▶ [WRITTEN PROBLEM] Copy out the data below, substituting "field number" for every instance of "collector number" and keeping everything else the same.

Source records
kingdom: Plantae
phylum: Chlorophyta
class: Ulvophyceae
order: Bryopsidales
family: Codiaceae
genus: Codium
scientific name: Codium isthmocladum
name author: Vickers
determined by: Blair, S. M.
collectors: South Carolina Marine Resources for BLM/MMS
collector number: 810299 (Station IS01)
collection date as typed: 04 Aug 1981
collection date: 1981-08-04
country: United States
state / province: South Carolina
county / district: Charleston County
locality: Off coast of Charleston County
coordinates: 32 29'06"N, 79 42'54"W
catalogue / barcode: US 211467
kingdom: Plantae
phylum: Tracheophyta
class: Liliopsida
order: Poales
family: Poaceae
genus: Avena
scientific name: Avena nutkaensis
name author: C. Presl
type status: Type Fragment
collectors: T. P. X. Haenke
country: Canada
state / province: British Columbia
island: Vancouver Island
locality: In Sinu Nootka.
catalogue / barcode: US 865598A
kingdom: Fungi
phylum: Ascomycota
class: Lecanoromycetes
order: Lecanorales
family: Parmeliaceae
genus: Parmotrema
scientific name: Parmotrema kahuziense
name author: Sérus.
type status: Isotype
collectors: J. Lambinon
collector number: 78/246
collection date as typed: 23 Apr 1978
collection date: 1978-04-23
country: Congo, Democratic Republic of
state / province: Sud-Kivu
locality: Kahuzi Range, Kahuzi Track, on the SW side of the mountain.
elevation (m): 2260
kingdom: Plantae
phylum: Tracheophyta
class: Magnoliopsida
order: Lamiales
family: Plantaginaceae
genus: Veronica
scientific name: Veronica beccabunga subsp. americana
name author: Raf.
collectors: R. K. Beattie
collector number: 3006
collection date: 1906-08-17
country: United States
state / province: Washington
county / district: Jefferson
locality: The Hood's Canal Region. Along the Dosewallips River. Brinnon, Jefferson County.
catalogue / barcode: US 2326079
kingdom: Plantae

▶ [SOLUTION TO THE EXERCISE]
kingdom: Plantae
phylum: Chlorophyta
class: Ulvophyceae
order: Bryopsidales
family: Codiaceae
genus: Codium
scientific name: Codium isthmocladum
name author: Vickers
determined by: Blair, S. M.
collectors: South Carolina Marine Resources for BLM/MMS
field number: 810299 (Station IS01)
collection date as typed: 04 Aug 1981
collection date: 1981-08-04
country: United States
state / province: South Carolina
county / district: Charleston County
locality: Off coast of Charleston County
coordinates: 32 29'06"N, 79 42'54"W
catalogue / barcode: US 211467
kingdom: Plantae
phylum: Tracheophyta
class: Liliopsida
order: Poales
family: Poaceae
genus: Avena
scientific name: Avena nutkaensis
name author: C. Presl
type status: Type Fragment
collectors: T. P. X. Haenke
country: Canada
state / province: British Columbia
island: Vancouver Island
locality: In Sinu Nootka.
catalogue / barcode: US 865598A
kingdom: Fungi
phylum: Ascomycota
class: Lecanoromycetes
order: Lecanorales
family: Parmeliaceae
genus: Parmotrema
scientific name: Parmotrema kahuziense
name author: Sérus.
type status: Isotype
collectors: J. Lambinon
field number: 78/246
collection date as typed: 23 Apr 1978
collection date: 1978-04-23
country: Congo, Democratic Republic of
state / province: Sud-Kivu
locality: Kahuzi Range, Kahuzi Track, on the SW side of the mountain.
elevation (m): 2260
kingdom: Plantae
phylum: Tracheophyta
class: Magnoliopsida
order: Lamiales
family: Plantaginaceae
genus: Veronica
scientific name: Veronica beccabunga subsp. americana
name author: Raf.
collectors: R. K. Beattie
field number: 3006
collection date: 1906-08-17
country: United States
state / province: Washington
county / district: Jefferson
locality: The Hood's Canal Region. Along the Dosewallips River. Brinnon, Jefferson County.
catalogue / barcode: US 2326079
kingdom: Plantae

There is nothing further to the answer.